There are, of course, many honest individuals in Washington. But in a culture that increasingly values wealth and its accoutrements, we shouldn’t be surprised at the recent scandals in the capital, mostly connected with Congress and mostly associated with the Republicans, because they control Congress.
There are numerous happy highways for corruption these days. There are the old-fashioned ones, such as bribes for obtaining vast defense contracts. Then there are the newish ones, such as the inevitable influence peddling that goes with the disastrous Indian Gaming Regulatory Act, which has led to an explosion of Indian casinos and hence more corruption. (But then, gambling is, as they say, a “cash business” . . .)
Then there is the more indirect sleaze wherein someone like former Rep. Billy Tauzin, R-La., writes legislation favorable to the pharmaceutical industry, then swiftly goes to work for millions for same. This is why so many former congressmen and senators don’t return to their home states after leaving public office. The big cash is in the capital.
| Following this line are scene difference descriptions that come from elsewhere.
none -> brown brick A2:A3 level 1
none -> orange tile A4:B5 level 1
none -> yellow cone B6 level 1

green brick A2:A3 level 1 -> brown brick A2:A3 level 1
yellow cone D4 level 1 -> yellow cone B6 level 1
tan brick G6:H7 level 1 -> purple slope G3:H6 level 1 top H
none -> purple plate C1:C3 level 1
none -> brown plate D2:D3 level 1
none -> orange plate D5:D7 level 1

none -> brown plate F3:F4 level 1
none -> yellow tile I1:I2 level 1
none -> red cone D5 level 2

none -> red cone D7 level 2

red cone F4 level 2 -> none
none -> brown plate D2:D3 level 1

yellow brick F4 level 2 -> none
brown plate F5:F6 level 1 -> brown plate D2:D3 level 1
Increasingly, campaign contributions are used to bribe officials. They don’t call it “bribery,” of course _ rather, “contributions to obtain access.” But bribery is often what it is, and the Supreme Court’s stance that campaign contributions are “free speech” looks more and more awkward as spreading congressional scandals reveal just how brazen K Street lobbyists and some of their employees on Capitol Hill can be.
(Robert Whitcomb is The Providence Journal’s editorial-page editor.)